I found the first entries in this series very entertaining, but the formula is tired and the “mystery” has little to recommend it. The focus on the grim unpleasantness of life in 1543 is not much fun, and the only pleasure is reminding one of how much better things are now. Neither the story, the characters nor the historical background are enough to sustain interest over 600 pages, and once the novelty of the setting has worn off, it's not much fun. My initial infatuation with the series has worn off, and after three novels, Sansom's shortcomings as a writer, plotter and storyteller have made themselves very visible. I won't be reading any more of this series.
Entertaining, enlightening, if somewhat repetitive book which illustrates quite conclusively that most of us live with a very outdated view of the world, reinforced by media desperate to get our attention by dramatizing and sensationalizing stories that distort the slow steady improvement in key areas. One eye-opening example: that the number of people in the world in extreme poverty is now down to 800 million. The book is full of such facts, and it isn't a rose-tinted view. The authors don't ignore the negative, they just balance it against the inescapable positives of slowly improving circumstances. Recommended.
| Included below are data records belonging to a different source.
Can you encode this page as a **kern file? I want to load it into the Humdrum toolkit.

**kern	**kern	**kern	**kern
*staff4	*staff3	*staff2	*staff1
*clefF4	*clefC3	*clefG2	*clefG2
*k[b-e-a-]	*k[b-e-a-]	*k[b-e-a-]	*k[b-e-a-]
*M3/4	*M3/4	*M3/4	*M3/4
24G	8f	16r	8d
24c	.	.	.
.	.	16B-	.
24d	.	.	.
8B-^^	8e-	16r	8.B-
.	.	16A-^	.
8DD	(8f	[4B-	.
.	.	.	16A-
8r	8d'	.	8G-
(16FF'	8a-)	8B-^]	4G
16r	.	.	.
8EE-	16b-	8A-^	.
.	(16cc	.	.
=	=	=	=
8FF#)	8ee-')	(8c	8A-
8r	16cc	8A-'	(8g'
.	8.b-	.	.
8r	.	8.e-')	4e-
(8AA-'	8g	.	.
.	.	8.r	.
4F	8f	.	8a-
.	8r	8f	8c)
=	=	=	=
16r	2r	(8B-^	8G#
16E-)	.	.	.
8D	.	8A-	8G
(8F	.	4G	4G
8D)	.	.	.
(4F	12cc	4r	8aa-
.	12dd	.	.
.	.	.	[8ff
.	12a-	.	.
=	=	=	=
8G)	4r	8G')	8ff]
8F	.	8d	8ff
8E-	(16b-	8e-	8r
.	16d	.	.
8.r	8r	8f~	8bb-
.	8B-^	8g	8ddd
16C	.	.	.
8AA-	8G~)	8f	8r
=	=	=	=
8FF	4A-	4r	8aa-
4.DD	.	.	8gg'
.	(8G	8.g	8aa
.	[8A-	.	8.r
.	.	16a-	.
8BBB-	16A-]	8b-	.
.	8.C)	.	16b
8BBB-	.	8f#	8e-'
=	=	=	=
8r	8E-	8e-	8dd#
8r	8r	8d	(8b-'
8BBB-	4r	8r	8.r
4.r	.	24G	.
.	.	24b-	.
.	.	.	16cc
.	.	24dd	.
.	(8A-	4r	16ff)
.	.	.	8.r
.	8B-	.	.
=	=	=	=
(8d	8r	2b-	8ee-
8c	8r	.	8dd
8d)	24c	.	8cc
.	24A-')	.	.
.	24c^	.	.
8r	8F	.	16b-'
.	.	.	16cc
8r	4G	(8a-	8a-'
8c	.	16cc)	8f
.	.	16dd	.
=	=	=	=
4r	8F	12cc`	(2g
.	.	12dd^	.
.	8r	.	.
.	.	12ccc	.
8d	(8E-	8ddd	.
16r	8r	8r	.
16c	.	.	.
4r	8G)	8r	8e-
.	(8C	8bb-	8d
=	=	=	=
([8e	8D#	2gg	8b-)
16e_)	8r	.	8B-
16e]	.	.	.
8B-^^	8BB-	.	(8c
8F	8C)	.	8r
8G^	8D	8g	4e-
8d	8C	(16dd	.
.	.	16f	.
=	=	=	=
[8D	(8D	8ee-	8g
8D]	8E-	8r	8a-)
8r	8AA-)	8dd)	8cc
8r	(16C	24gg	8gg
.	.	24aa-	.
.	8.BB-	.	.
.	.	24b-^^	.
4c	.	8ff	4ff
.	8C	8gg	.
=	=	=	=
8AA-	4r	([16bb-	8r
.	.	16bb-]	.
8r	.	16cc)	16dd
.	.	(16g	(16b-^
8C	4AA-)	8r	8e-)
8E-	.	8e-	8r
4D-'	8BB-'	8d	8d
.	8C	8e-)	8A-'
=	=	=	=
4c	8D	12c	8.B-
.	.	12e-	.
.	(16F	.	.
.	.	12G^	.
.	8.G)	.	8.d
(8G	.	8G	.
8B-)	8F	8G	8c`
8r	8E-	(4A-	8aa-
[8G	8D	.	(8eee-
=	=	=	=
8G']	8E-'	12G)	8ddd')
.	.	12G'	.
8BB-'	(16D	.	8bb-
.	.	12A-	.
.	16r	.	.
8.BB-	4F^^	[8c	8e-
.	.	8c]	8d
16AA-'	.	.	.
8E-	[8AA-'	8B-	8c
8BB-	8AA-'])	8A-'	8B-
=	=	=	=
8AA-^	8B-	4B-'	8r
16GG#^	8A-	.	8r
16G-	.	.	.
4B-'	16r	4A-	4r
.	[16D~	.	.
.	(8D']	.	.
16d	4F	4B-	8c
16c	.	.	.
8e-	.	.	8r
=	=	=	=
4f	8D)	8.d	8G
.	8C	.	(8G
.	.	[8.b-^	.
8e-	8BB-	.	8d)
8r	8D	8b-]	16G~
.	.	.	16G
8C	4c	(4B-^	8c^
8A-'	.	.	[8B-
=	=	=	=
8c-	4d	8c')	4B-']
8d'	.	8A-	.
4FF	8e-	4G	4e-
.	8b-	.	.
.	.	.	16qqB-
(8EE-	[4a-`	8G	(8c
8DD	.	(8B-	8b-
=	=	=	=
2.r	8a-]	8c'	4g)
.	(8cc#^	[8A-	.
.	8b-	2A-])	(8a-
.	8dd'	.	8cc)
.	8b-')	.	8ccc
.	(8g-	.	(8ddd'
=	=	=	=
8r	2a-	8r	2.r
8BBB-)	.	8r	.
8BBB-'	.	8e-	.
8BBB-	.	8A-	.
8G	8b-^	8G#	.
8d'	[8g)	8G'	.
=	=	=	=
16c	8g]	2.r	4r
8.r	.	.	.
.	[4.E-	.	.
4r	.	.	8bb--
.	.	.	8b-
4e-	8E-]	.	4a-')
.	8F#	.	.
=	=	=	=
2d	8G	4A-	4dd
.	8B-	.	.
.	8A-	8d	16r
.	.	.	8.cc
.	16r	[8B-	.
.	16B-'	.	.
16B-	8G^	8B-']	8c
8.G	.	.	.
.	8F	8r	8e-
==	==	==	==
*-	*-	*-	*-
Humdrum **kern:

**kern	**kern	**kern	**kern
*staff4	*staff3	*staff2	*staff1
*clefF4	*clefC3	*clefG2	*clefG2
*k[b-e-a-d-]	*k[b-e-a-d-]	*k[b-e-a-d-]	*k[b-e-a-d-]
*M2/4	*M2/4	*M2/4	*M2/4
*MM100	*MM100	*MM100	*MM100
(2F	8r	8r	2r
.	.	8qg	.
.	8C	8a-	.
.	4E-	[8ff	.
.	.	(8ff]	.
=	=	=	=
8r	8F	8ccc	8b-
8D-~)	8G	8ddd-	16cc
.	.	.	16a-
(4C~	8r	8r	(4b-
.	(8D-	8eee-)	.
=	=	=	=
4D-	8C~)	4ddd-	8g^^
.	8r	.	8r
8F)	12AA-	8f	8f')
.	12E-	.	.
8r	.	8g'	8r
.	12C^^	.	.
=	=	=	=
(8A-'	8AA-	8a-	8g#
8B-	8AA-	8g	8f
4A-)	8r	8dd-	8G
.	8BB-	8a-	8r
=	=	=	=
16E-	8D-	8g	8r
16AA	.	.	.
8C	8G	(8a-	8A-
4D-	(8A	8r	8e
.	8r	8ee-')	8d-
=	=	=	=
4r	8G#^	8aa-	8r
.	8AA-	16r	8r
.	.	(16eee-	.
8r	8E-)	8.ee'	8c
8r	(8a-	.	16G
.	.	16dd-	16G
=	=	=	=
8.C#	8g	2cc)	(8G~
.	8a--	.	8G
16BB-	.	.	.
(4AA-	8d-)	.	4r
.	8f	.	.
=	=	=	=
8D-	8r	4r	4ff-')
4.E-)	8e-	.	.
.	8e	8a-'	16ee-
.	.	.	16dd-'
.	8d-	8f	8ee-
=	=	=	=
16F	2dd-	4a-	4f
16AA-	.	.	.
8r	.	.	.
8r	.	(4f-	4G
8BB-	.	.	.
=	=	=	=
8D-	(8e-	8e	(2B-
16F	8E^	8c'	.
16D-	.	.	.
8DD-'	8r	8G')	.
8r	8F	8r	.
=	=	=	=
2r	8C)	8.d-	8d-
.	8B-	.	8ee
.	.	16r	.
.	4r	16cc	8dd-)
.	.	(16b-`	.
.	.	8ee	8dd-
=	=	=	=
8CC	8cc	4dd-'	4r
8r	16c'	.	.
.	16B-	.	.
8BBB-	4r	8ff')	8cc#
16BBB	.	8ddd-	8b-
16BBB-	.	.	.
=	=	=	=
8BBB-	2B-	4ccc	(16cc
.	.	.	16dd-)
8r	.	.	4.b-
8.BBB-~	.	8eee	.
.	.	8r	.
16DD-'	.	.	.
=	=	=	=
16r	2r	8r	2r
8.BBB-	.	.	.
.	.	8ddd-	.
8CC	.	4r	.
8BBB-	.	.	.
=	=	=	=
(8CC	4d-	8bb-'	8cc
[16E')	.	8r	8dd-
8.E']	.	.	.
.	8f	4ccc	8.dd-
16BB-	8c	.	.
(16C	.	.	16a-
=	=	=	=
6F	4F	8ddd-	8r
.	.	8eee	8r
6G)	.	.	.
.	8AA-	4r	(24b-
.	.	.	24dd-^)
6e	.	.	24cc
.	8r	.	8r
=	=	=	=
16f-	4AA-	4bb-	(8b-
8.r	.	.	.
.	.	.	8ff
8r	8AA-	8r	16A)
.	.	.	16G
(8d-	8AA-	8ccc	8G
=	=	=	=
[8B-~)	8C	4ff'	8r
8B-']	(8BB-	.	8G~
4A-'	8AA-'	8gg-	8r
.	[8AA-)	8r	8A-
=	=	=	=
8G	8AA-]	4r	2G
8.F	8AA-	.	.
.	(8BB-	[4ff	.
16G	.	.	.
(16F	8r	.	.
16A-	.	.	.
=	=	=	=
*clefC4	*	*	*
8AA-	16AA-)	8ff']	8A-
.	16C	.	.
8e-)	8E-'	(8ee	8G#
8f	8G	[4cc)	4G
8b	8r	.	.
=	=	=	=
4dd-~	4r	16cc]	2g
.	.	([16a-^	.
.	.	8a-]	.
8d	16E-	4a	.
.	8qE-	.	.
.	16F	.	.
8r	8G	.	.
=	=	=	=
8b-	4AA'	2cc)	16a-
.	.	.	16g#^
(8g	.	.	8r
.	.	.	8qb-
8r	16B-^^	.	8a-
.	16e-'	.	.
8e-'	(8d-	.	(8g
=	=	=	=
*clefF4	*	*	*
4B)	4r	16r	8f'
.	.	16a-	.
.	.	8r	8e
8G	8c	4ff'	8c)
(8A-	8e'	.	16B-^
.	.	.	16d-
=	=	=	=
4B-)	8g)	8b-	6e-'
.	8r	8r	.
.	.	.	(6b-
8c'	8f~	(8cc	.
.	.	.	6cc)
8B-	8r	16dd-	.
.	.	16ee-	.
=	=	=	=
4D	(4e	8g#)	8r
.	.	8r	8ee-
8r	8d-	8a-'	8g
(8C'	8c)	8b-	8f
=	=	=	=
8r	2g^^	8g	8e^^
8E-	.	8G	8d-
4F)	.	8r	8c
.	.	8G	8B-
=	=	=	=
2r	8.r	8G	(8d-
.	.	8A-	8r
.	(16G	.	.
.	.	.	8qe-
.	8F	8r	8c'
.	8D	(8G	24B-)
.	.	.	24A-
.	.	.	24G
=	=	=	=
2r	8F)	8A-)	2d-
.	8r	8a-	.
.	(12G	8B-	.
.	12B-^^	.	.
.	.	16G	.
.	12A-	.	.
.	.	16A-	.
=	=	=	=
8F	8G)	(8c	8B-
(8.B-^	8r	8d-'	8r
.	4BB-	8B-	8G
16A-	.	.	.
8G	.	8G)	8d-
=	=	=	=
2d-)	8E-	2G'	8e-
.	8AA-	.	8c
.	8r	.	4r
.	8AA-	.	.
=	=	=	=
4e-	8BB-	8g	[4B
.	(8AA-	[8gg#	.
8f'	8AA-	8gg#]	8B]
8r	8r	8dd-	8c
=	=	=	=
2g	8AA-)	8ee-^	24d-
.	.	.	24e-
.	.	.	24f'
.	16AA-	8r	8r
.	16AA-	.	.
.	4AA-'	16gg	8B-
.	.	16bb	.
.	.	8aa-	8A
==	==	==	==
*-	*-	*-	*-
Very disappointing. AS others have mentioned, this book promises something it doesn't even attempt to deliver. The idea of “unlived life” is not discussed at all, but instead we get essays about psychology viewed through the lens of literature. That might have been interesting, but I didn't think it was here. I was mostly bored and felt like I was listening to a boring classmate from my university days. I know others found this book fascinating, but I found it a waste of my time.
This book surprised me. I didn't expect a story so completely absorbed in the emotions and thoughts of its characters. It spends the vast majority of its 579 pages inside the head of one or another of its many characters: the middle-aged Latin teacher, the deranged mystic, the young arrival from Guernsey, the passionate fisherman, and several others. Powys never seems to put a foot wrong in his exploration of their thinking and it doesn't ring a false note. But, like his idol Thomas Hardy, Powys does have the tendency to go off on a tangent and spend paragraphs, even pages, declaiming his mystical views. This is sometimes absorbing, sometimes dull, very occasionally cringe-worthy. But in the end, I read it with an absorption and at a pace I've rarely experienced. Not for all tastes, but a significant accomplishment.
Entertaining and meandering second book in the Kingkiller Chronicles. The adventures of Kvothe range far and wide, and leave him with more questions than answers. Funny, exciting, and always full of the unexpected, this volume will not disappoint lovers of The Name of the Wind. I am very much looking forward to the final volume, which is due sometime before the end of the decade.
There's a great 500-600 page novel in these 900-plus pages. I enjoyed parts of it very much, but in his zeal to mimic the Victorian writers Faber commits the same mistake many of them made in going on and on endlessly. And Faber doesn't have the excuse of getting paid by the word. Pity, because much of this is excellent, but it wears out its welcome, hammering its themes home with relentless, verbose repetitiveness. It could have been great, but falls short due to its author's inability to just stop.
Weak later Carr, when the tricks are showing and there is little substance. The murder is clever and well-explained, but there is far too much “atmosphere” around such a slight story. There are far better Carr novels, even among the later ones, but this isn't a strong example of the Carr mastery. Dark of the Moon (immediately after this one) and House at Satan's Elbow (immediately before) are both better. And, of course, the earlier novels–particularly those from the 1930's–are the real standouts.
How does this novel have such a good reputation? Contrived, dull, with no character development and unlikable people doing foolish and stupid things, screwing up their own and other people's lives. Pretentious and pompous pontifications from a benighted fool of an author. Several hours of my life I will never get back. Rubbish.
I've rarely read anything that covered such personal topics that was as superficial and hollow as this novel. The only character who is even remotely believable as a real human being is the younger daughter, Hannah. Everyone else–from the robotic father James to the dissatisfied mother Marilyn, from the dead daughter Lydia to the invisible son Nath–is a cardboard cut out of a TV-movie cliche person. The book has no depth, no felt emotion, no events that even feel anything other than contrived for the purposes of making the reader feel this is a moving story. It isn't. It's a mish-mosh of adolescent angst, feminist frustration and second hand resentment of bigotry towards Chinese people in the US. The author was born three years after the latest event in the story, so everything about it is second hand, and feels it. I have her second novel, but I will not read it. This was a huge disappointment.